When the final cuts were made, Hammon was on the Liberty roster. But for the first four years, she remained in the shadows of team veterans, playing as a reserve (a substitute player who stays on the bench until a replacement is needed).
“They weren’t planning on keeping me,” said Hammon. “I just kept turning it from one day—stay another day, stay another day—to eight years.”
Discontent with not being a starter, Hammon spent the winter before the 2003 season working out in the weight room and revamping her diet. Despite a great start to the season and setting a new WNBA record for points made by a reserve, she was benched with an injury to her right knee 11 games into the season. She spent the next nine months doing grueling rehabilitation to strengthen the muscles around her rebuilt knee.

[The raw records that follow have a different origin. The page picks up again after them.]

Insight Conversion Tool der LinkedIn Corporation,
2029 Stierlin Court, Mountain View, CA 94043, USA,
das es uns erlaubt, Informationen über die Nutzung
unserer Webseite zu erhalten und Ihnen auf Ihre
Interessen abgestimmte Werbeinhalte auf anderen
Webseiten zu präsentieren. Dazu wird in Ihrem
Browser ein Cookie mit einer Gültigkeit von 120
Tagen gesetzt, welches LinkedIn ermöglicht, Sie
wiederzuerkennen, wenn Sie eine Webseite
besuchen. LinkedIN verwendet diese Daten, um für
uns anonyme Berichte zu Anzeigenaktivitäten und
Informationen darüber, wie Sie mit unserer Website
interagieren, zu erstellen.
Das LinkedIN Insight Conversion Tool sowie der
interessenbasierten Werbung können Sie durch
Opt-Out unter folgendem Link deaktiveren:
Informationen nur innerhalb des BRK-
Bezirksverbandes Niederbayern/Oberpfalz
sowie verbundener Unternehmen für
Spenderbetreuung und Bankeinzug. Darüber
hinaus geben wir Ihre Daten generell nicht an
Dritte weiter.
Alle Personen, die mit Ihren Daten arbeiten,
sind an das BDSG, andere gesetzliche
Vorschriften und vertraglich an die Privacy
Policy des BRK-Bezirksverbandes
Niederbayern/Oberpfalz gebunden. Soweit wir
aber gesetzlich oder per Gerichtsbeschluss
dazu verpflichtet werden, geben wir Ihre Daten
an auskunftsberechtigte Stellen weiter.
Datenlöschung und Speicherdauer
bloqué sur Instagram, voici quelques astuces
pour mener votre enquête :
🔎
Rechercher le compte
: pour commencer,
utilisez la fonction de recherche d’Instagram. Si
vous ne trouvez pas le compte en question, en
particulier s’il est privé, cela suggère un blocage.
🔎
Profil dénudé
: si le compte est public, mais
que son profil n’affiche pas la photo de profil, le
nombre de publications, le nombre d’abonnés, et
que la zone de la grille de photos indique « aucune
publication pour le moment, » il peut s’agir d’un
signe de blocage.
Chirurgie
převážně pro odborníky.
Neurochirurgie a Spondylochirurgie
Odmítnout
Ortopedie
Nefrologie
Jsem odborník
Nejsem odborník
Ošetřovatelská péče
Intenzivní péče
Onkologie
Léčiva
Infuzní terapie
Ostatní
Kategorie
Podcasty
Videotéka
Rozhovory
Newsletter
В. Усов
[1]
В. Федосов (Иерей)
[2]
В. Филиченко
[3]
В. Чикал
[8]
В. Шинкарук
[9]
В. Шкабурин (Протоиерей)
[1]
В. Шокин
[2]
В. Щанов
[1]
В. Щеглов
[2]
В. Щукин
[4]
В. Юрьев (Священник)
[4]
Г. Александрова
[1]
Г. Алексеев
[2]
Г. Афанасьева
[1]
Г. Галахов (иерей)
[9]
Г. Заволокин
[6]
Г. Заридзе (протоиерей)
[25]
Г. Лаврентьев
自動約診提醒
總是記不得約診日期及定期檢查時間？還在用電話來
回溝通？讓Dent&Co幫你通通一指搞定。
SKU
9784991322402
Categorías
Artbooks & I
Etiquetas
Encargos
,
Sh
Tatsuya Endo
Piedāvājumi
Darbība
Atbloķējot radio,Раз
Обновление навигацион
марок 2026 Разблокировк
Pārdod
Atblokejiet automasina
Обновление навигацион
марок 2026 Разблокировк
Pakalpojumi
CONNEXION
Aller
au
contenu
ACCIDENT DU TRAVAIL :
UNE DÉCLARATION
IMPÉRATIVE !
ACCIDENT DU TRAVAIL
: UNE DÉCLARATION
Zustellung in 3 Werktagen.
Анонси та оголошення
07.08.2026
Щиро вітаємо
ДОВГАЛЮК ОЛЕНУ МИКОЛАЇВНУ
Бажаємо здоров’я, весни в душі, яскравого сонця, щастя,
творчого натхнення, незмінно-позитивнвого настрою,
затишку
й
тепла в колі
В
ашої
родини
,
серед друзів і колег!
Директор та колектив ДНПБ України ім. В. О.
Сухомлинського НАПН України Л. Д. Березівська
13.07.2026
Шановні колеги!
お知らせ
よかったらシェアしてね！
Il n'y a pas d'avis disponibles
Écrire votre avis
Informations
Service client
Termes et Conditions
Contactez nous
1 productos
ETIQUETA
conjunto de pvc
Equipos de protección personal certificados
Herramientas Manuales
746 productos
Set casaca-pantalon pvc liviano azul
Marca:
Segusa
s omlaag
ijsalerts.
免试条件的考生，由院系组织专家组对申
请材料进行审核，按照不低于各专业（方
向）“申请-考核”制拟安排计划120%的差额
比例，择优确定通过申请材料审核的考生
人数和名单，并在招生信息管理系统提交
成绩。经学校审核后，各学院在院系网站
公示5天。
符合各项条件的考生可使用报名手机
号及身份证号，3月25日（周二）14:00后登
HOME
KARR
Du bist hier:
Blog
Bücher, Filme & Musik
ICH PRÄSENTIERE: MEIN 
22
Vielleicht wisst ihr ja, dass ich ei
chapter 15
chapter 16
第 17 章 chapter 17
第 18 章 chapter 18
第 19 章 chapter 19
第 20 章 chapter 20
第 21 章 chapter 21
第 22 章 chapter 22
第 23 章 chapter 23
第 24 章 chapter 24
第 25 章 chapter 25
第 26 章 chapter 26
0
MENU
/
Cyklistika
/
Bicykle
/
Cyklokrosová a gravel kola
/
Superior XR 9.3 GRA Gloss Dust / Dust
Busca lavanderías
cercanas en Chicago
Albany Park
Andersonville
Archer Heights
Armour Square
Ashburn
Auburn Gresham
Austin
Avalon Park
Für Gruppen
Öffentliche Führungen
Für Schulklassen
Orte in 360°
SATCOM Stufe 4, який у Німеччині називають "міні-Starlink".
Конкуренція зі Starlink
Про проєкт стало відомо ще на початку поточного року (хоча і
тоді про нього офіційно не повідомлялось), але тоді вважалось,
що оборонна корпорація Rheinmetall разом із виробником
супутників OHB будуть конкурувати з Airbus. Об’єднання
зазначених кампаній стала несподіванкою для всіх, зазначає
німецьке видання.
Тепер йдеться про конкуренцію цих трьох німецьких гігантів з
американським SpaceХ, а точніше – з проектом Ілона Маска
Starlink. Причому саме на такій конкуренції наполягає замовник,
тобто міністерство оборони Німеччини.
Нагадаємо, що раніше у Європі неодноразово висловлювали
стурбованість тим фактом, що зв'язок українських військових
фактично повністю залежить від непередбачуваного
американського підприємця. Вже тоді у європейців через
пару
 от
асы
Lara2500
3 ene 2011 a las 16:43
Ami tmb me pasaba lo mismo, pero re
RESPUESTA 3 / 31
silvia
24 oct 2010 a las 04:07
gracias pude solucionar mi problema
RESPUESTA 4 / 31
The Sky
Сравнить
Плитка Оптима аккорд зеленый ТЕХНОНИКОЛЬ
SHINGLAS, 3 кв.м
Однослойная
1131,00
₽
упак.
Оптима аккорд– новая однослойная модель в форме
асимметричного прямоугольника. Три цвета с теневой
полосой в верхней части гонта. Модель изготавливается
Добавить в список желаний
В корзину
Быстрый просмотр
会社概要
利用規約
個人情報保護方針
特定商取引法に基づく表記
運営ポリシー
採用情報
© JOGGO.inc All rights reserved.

According to Hammon, those nine months were both physically and emotionally trying. “When you have something you love so much taken away from you, it kind of refocuses everything about your life,” she said. “When you’ve done your physical preparation, the mental preparation seems to follow. You can’t fool yourself. You know when you’ve put in enough time and you know if you’re doing your hardest, to the best of your capabilities. With the knee injury, I just went in and did my rehab and allowed myself to heal mentally as well as physically.”
The Making of a Leader.
When she returned the next season, she took on the starting point guard position and became team co-captain. “I’m not somebody who’s going to be screaming, yelling rah-rah in your face all the time,” said Hammon about her leadership style. “I think it’s important that the girls know that you care about them as people. Establish relationships. Let everything else on the court happen. As a leader, you make sure that everybody’s good and in good spirits around you. Try to keep everybody’s heads up and moving in the right direction. Get people to play hard.”